* _EXERCISE DETAILS_:
The output should match, line for line, the records from the line containing "Breast MRI (dynamic contrast-enhanced), one axial slice; cropped" through the line containing "(x=314, y=195) px", with every picture left out.
** DATA follows **
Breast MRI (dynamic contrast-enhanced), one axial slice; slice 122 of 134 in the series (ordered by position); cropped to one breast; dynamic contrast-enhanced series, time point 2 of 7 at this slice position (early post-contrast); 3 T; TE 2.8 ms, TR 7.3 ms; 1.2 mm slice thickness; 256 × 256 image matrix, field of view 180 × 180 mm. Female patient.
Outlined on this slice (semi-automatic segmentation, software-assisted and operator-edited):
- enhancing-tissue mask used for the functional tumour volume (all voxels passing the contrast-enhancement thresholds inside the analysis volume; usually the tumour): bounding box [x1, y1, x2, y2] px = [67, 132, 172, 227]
** End of DATA **
** DATA follows **
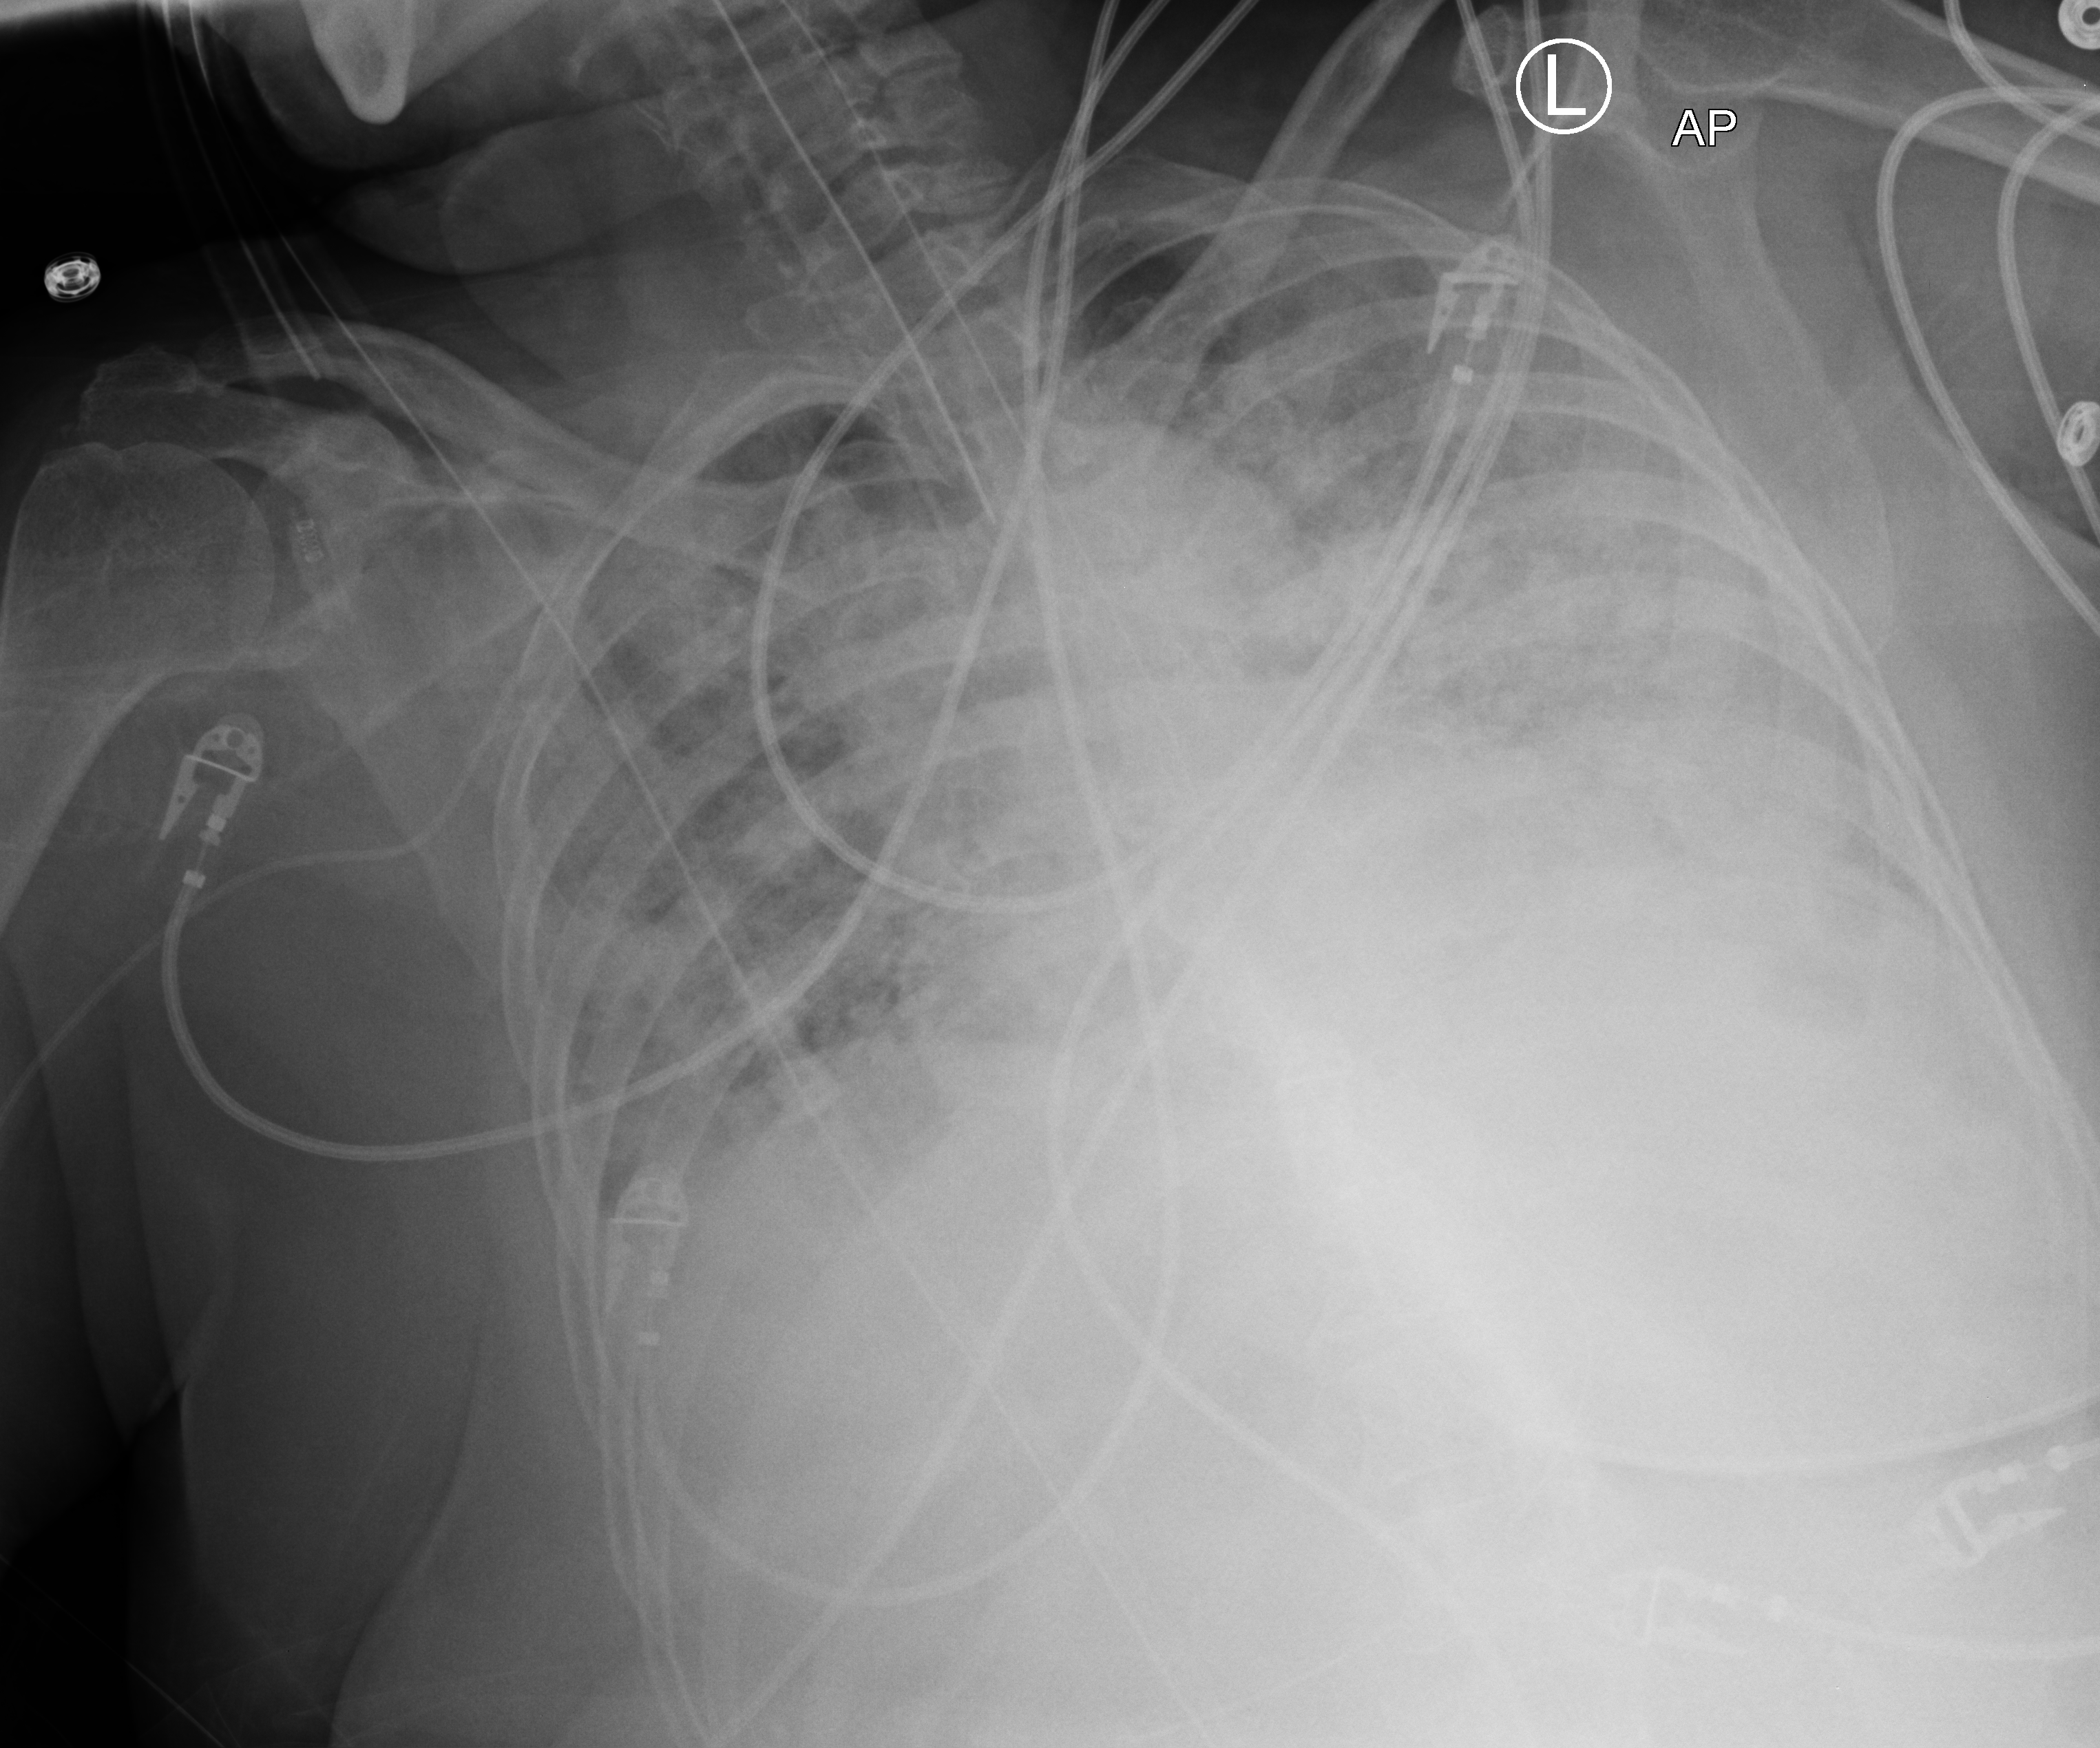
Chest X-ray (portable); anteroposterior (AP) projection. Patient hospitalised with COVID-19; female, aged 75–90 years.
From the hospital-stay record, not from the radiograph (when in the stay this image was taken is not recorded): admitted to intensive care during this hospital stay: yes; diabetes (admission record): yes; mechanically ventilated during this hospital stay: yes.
** End of DATA **
** DATA follows **
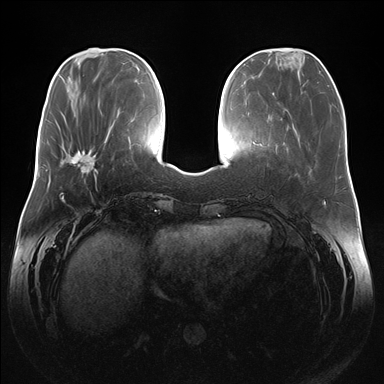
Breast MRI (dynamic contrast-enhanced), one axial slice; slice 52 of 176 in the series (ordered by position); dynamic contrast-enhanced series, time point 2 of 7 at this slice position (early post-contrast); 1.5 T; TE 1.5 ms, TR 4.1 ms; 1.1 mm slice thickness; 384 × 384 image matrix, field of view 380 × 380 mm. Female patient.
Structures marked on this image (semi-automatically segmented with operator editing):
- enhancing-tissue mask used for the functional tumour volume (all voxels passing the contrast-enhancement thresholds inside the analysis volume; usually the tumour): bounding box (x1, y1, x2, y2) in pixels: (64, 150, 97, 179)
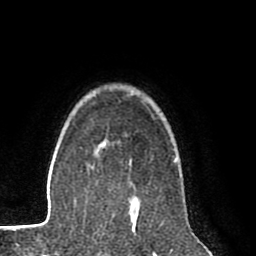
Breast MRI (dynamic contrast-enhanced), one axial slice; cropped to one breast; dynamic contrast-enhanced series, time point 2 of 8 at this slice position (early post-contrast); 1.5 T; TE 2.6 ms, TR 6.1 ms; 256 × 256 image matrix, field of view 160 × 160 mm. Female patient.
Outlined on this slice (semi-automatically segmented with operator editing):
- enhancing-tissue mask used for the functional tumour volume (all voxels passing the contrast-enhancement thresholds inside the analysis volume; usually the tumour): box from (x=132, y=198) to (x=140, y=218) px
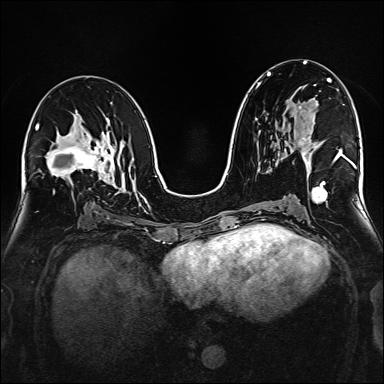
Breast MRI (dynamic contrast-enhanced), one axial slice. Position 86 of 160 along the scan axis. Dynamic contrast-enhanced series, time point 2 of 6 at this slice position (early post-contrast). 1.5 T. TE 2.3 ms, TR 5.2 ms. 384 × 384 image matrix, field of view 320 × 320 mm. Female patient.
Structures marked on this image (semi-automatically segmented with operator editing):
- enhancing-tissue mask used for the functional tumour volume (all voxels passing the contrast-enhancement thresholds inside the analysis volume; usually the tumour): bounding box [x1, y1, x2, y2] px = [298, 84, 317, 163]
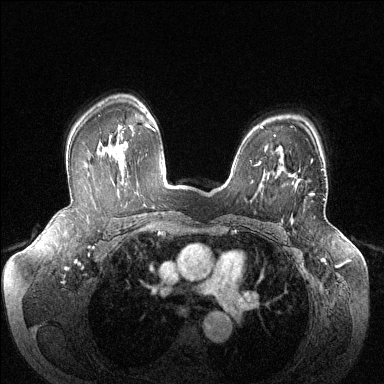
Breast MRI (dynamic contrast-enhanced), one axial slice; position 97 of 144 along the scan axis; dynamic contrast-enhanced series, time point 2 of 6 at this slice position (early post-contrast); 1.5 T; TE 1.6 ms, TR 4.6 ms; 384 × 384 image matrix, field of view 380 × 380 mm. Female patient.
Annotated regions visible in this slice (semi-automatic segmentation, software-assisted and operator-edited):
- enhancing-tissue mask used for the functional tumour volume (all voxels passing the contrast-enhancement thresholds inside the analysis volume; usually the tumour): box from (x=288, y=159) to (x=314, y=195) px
** End of DATA **
* _ANSWER TO THIS EXERCISE_:
Breast MRI (dynamic contrast-enhanced), one axial slice; cropped to one breast; dynamic contrast-enhanced series, time point 2 of 8 at this slice position (early post-contrast); 1.5 T; TE 2.6 ms, TR 6.1 ms; 256 × 256 image matrix, field of view 160 × 160 mm. Female patient.
Outlined on this slice (semi-automatically segmented with operator editing):
- enhancing-tissue mask used for the functional tumour volume (all voxels passing the contrast-enhancement thresholds inside the analysis volume; usually the tumour): box from (x=132, y=198) to (x=140, y=218) px
Breast MRI (dynamic contrast-enhanced), one axial slice. Position 86 of 160 along the scan axis. Dynamic contrast-enhanced series, time point 2 of 6 at this slice position (early post-contrast). 1.5 T. TE 2.3 ms, TR 5.2 ms. 384 × 384 image matrix, field of view 320 × 320 mm. Female patient.
Structures marked on this image (semi-automatically segmented with operator editing):
- enhancing-tissue mask used for the functional tumour volume (all voxels passing the contrast-enhancement thresholds inside the analysis volume; usually the tumour): bounding box [x1, y1, x2, y2] px = [298, 84, 317, 163]
Breast MRI (dynamic contrast-enhanced), one axial slice; position 97 of 144 along the scan axis; dynamic contrast-enhanced series, time point 2 of 6 at this slice position (early post-contrast); 1.5 T; TE 1.6 ms, TR 4.6 ms; 384 × 384 image matrix, field of view 380 × 380 mm. Female patient.
Annotated regions visible in this slice (semi-automatic segmentation, software-assisted and operator-edited):
- enhancing-tissue mask used for the functional tumour volume (all voxels passing the contrast-enhancement thresholds inside the analysis volume; usually the tumour): box from (x=288, y=159) to (x=314, y=195) px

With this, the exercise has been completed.